In Brussels, self-criticism is non-existent; there will not be any analysis of what happened. This blind Europeism has long since defined the dividing line between good and bad Europeans, and that line is the Constitutional Treaty – sorry, the Lisbon Treaty. Time and time again, they have dragged us during nine very long years in the same direction that Europe walks – nowhere.  This European Union, unable to respond to the immigration challenge, terrorism, the financial crisis, what is it going to do with the legal mastodon that the Lisbon Treaty is –this time, indeed – that cannot do with the Treaty of Nice? The answer is nothing. The issue – we have said it many times – is the power in the Council, and in order to get that power, if they have to run over the citizens, they do it. One Union more democratic, closer to the citizens, cannot and must not dedicate itself to look for the 26-1 score. The Union should ponder very carefully about the reasons why the text has reaped three negative votes. And we say three because the difference between the Constitutional Treaty and the Treaty of Lisbon only lies in its structural intricacy, not in its content. The fact is that European citizens are confused, disappointed, numb with so many balancing acts by a political ruling class that does not believe in the citizens.
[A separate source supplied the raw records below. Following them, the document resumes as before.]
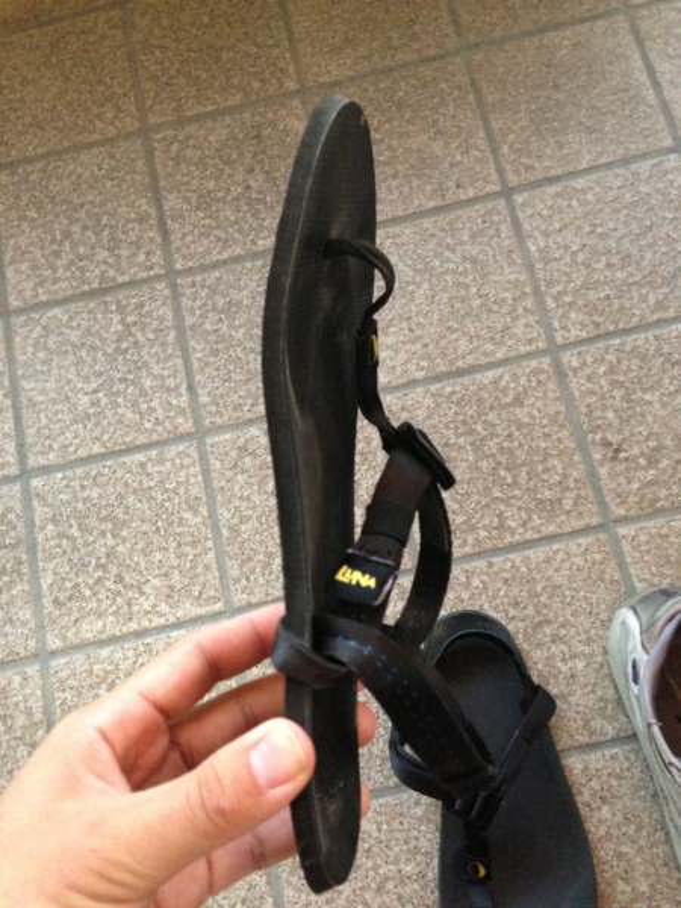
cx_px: 340
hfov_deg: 42.9
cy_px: 454
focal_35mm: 33
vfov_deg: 55.4
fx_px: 866
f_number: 2.4
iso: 500
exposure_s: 1/15
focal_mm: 4.13
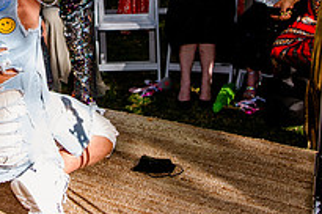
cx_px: 52
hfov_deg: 24.0
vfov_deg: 16.2
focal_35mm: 83
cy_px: 16
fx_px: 741
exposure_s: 1/640
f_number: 3.5
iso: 200
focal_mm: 27
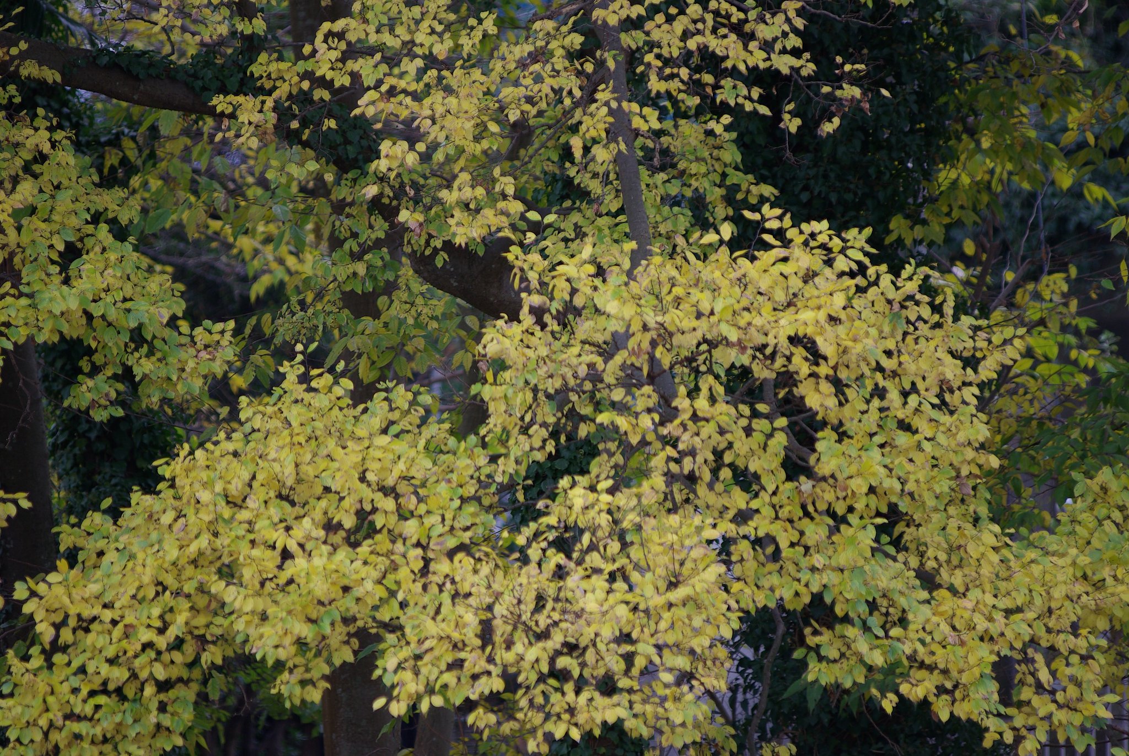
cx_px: 564
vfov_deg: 4.6
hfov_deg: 6.9
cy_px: 378
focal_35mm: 300
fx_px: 9420
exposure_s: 1/125
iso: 100
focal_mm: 200
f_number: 2.8
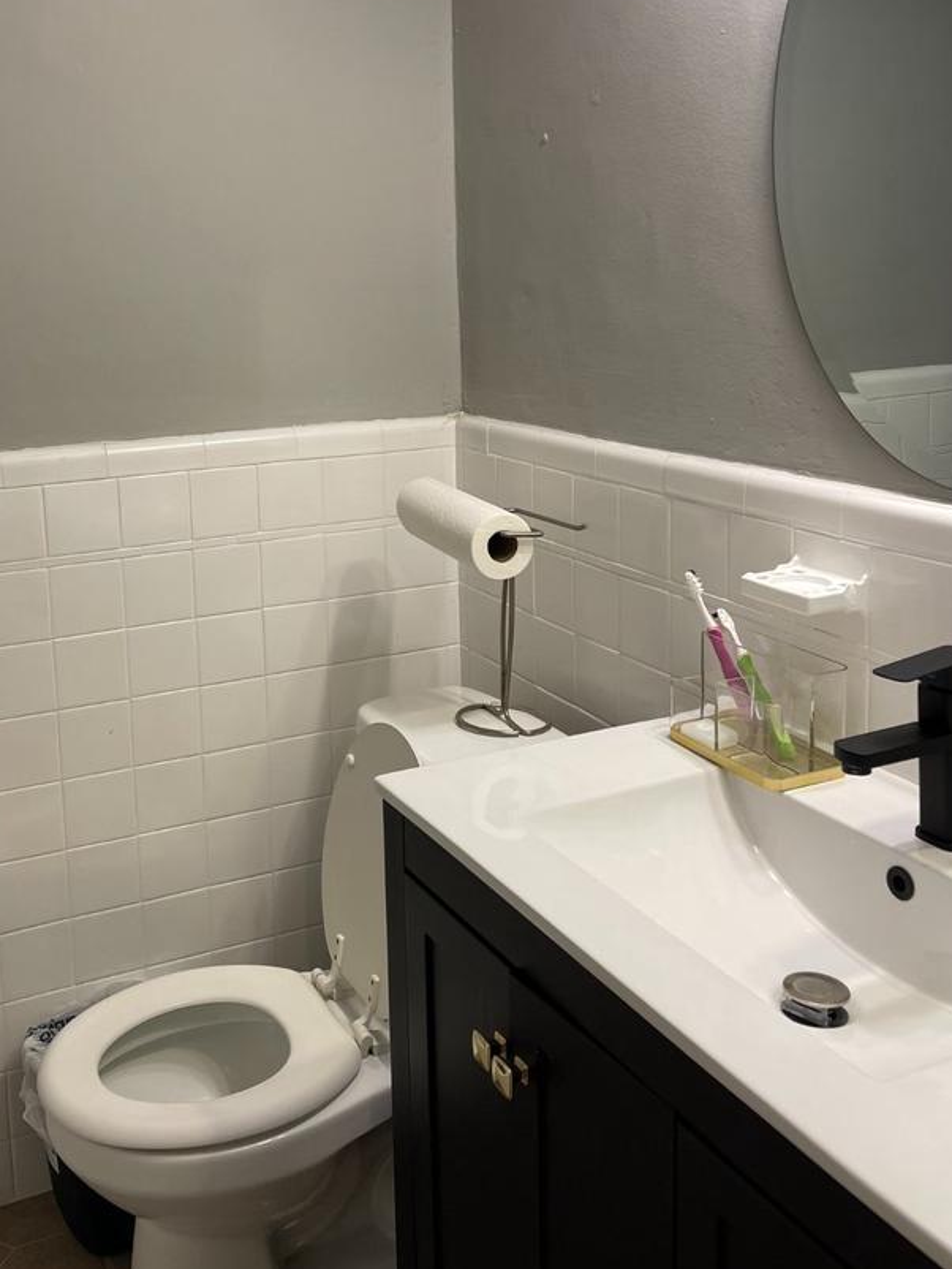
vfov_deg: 51.9
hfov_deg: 40.4
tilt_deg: -7.4
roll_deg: +2.1
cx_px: 349
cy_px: 449
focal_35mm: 35
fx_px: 1283
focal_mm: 5.1
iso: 80
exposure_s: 1/60
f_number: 1.6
This class thinks of itself as a wise elite that must lead the flock to the green prairies of the new Europe born out of the Lisbon Treaty. A Platonic-style Europe governed by the most educated – supposedly. A Europe that will speak with a single voice in the world, however, it creates a Super Commissioner in charge of Foreign Affairs, but it also has a Council President – that already makes two voices. A Europe that will enhance democracy by introducing the popular initiative – although there is nothing in Nice that prevents the creation of this initiative without needing a new treaty – but at the same time, it ignores the results of popular referendums. A Europe that will expedite decision-making by introducing qualified majority voting as the general rule, but with that majority controlled by the stronger states. A Europe that will finally be able to put the means to fight against illegal immigration, but that, until now and although Nice allows it, has done nothing about it.
The European discourse is as ambiguous as Mr. Rodríguez Zapatero, who pays lip service to human rights and the only thing he does in the European Union is to maneuver in order to lift the sanctions against Cuba, the paradise of human rights. The problem of the European Union is not institutional or legal. The Union has an evident lack of leadership and political will. It has become a factory of political creativity without concrete content. Everything is just about spinning the wheels in a speculative vacuum. That is a long way to nowhere.